┌──

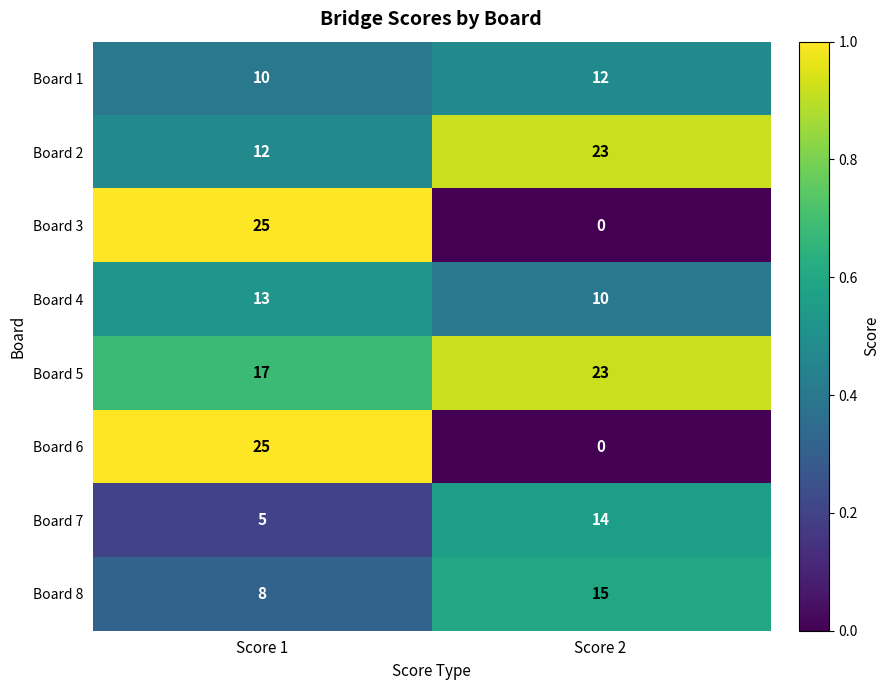

What is the sum of the Board 7 values at Score 2 and Score 1?

19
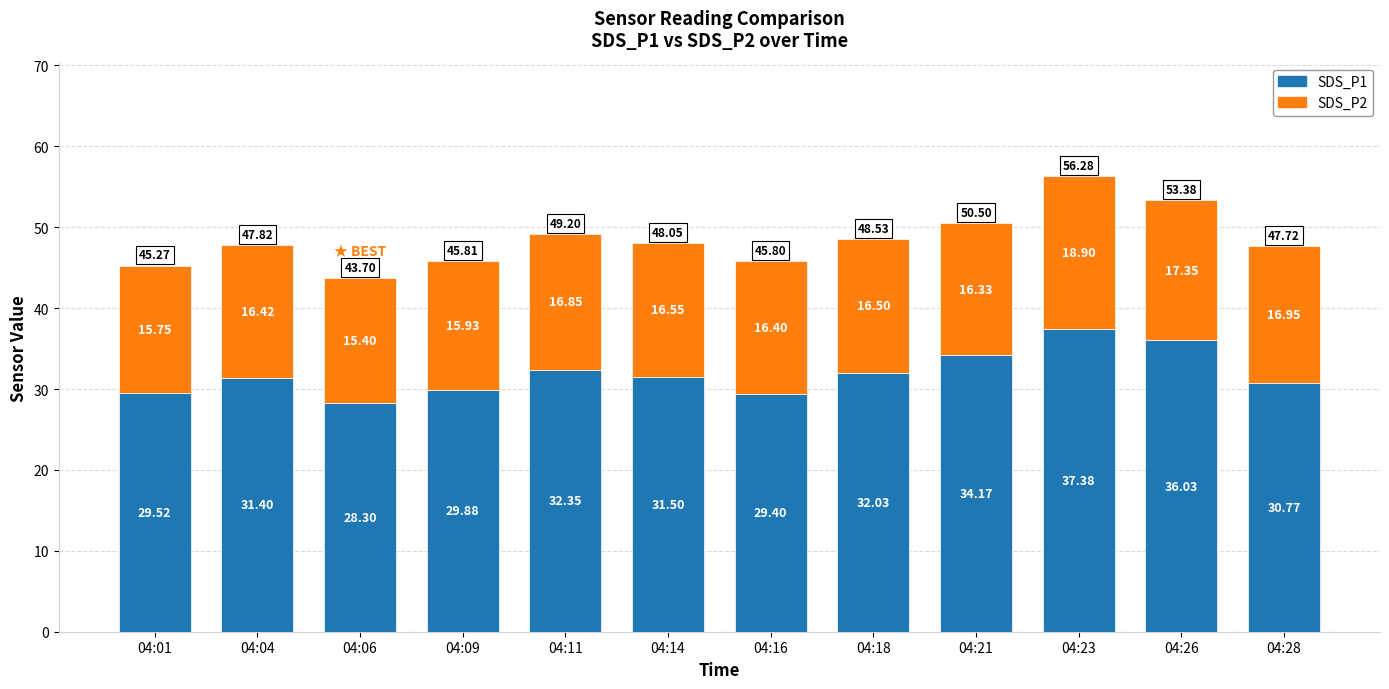

How many series are shown in this chart?

2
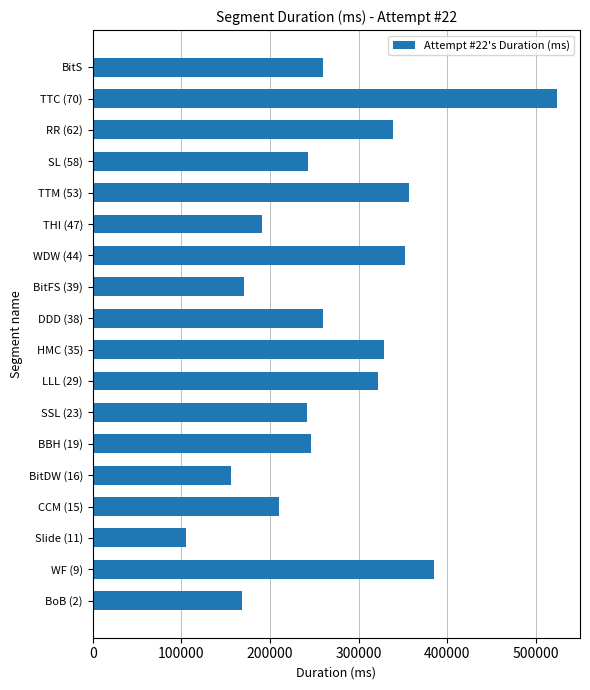

Between THI (47) and BoB (2), which is larger?

THI (47)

└──

* Work request:
Give the listing above as a JSON list of strings, one string per line, with blank lines and the pictures left out.

* Expected answer:
[
  "What is the sum of the Board 7 values at Score 2 and Score 1?",
  "19",
  "How many series are shown in this chart?",
  "2",
  "Between THI (47) and BoB (2), which is larger?",
  "THI (47)"
]